Abstract
Summary
In adult articular cartilage, the pericellular matrix (PCM) mediates chondrocyte-matrix-interactions and is associated with the spatial cellular organization. Immunofluorescence microscopy, multiphoton-induced autofluorescence and second harmonic generation (SHG) imaging, as well as point pattern analyses revealed that both PCM and spatial organization were absent in fetal chondrocytes.
Introduction
In adult articular cartilage, the pericellular matrix mediates the biomechanical, biophysical and biomechanical interactions between the chondrocyte and the extracellular matrix. The PCM is also associated with the spatial organization of human superficial chondrocytes, which are situated in four distinct patterns of strings, clusters, pairs or single cells. However, little is known about the PCM and the spatial organization during fetal development. In this study, we asked the question whether fetal chondrocytes display a spatial organization comparable to that of adult chondrocytes, and whether a PCM is present or absent in the early stages of fetal cartilage development.
Methods
Articular cartilage sections (100µm thickness) were prepared from the condyles of human fetal knee joints (pregnancy weeks 7–10) and from macroscopically intact condylar areas (knee joint replacement procedures). The samples were characterised by immunofluorescence microscopy and multiphoton-induced autofluorescence imaging combined with quantitative SHG signal profiling, a technique that allows quantifying the fibrillar collagen content.
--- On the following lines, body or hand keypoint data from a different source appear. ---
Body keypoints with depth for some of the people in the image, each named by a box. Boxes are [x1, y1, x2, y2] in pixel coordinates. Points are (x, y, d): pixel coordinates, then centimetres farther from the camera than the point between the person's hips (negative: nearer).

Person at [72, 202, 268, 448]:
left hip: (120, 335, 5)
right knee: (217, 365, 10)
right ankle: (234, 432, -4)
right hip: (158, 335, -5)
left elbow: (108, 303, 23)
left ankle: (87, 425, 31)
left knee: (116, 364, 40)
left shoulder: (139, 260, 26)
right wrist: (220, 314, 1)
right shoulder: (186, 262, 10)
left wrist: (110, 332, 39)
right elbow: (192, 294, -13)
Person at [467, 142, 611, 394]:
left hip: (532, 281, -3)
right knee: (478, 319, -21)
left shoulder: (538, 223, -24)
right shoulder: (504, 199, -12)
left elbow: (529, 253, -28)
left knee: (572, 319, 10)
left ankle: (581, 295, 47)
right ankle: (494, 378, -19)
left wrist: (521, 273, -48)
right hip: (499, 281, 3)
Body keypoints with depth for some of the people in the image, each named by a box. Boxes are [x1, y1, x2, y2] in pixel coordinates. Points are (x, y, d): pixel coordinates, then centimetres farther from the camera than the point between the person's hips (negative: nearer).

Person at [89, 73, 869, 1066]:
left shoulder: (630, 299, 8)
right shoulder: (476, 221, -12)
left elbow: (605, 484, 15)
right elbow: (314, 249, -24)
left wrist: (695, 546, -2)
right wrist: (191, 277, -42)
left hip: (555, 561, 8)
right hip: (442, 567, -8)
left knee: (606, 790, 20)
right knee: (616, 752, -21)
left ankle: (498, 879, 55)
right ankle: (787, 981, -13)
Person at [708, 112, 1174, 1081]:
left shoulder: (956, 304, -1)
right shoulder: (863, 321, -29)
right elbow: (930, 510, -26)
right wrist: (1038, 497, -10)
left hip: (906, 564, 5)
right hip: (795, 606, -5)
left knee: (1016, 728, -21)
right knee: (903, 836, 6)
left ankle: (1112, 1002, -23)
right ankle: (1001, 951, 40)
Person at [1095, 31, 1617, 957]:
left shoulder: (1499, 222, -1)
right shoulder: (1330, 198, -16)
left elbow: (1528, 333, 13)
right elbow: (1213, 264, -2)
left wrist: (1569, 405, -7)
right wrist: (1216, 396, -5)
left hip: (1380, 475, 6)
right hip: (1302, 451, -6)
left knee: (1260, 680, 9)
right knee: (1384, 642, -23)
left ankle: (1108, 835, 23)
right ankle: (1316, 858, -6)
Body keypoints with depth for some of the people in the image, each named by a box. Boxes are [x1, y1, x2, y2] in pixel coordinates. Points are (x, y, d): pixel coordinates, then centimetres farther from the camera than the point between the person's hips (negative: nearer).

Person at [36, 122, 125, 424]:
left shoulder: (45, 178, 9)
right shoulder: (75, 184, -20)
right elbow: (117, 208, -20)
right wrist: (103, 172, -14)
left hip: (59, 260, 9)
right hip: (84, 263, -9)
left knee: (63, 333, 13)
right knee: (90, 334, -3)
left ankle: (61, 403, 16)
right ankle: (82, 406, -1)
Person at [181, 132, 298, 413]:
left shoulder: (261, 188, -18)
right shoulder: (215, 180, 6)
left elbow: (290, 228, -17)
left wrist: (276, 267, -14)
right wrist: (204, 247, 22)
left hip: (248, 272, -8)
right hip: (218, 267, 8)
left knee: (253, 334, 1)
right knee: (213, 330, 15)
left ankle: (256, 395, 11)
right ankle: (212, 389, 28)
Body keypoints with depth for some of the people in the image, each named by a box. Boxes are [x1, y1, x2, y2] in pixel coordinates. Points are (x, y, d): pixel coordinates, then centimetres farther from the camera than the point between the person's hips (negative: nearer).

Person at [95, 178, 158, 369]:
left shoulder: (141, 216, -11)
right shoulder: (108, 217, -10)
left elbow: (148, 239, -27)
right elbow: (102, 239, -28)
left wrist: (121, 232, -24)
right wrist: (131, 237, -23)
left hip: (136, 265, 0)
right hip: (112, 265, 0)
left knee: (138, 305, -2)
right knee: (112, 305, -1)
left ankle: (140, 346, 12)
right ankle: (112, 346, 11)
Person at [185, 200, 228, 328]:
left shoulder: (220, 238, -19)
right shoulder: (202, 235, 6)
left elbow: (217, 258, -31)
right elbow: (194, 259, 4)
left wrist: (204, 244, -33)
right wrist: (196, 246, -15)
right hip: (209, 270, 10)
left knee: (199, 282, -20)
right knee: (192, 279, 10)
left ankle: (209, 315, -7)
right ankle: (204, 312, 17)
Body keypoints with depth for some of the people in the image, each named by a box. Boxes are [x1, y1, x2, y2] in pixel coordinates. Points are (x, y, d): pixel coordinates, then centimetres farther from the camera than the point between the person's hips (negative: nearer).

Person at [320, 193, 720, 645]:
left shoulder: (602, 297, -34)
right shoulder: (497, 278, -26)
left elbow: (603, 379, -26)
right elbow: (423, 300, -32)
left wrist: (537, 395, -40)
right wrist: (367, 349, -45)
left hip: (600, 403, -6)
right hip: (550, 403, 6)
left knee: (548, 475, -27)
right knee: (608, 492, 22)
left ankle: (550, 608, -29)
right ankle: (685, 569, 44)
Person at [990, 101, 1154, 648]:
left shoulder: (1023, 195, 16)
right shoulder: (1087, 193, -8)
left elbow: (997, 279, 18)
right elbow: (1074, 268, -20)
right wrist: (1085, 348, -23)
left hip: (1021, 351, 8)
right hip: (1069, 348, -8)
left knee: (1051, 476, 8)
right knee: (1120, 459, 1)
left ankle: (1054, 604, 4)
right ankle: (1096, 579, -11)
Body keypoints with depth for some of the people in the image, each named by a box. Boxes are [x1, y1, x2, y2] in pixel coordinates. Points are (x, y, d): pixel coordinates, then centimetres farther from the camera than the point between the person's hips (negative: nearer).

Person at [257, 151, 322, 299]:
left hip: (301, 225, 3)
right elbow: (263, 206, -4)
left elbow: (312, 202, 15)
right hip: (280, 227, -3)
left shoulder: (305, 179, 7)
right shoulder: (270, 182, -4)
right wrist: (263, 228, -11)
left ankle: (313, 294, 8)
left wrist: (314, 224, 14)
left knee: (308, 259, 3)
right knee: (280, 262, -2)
The spatial organization was analyzed by point pattern analyses as we described previously. For these analyses the Cartesian coordinates of each nucleus were determined by converting the immunofluorescence images into gray-scale images and finding the local gray-scale maxima with ImageJ (NIH).
Results
In adult superficial cartilage, the PCM surrounded single or groups of chondrocytes and defined their spatial organization of groups of cellular strings. PCM was characterised by a strong collagen VI staining signal and high collagen intensity as measured by SHG (156.7±12.4). In fetal cartilage, the condyles were characterised by a high cellular density, no recognizable spatial organization, and little amounts of extracellular matrix. No collagen VI was detected in the matrix surrounding the fetal chondrocytes. Furthermore, SHG imaging revealed that the fibrillar collagen intensity was significantly weaker (4.7±0.8; p<0.001) when compared to the adult tissues. During maturation from the fetal to the adult stage the cell density per volume decreased significantly (p<0.001). The cell distance from each fetal chondrocyte to its nearest neighbor was 15.70±0.12µm and significantly larger for adult cartilage (35.86±1.37µm; p<0.001). The level of spatial clustering as measured by the integral of the pair correlation function was significantly higher in the adult cartilage (p<0.001). Overall, a cellular grouping comparable to that of adult chondrocytes was not present in fetal cartilage. Together these parameters suggest that the spatial organization typical for adult condylar cartilage was not present in human fetal condylar cartilage.
Discussion/Conclusion
In human fetal articular cartilage the spatial organization typical for adult chondrocytes was not present. Instead, the chondrocytes were situated densely and in close proximity. This study determined for the first time that the collagenous components that are typical for the adult PCM were not present in fetal cartilage. In conclusion, the PCM and also the spatial organization of superficial human chondrocytes develop with cartilage maturation and thus are not inborn but instead acquired characteristics.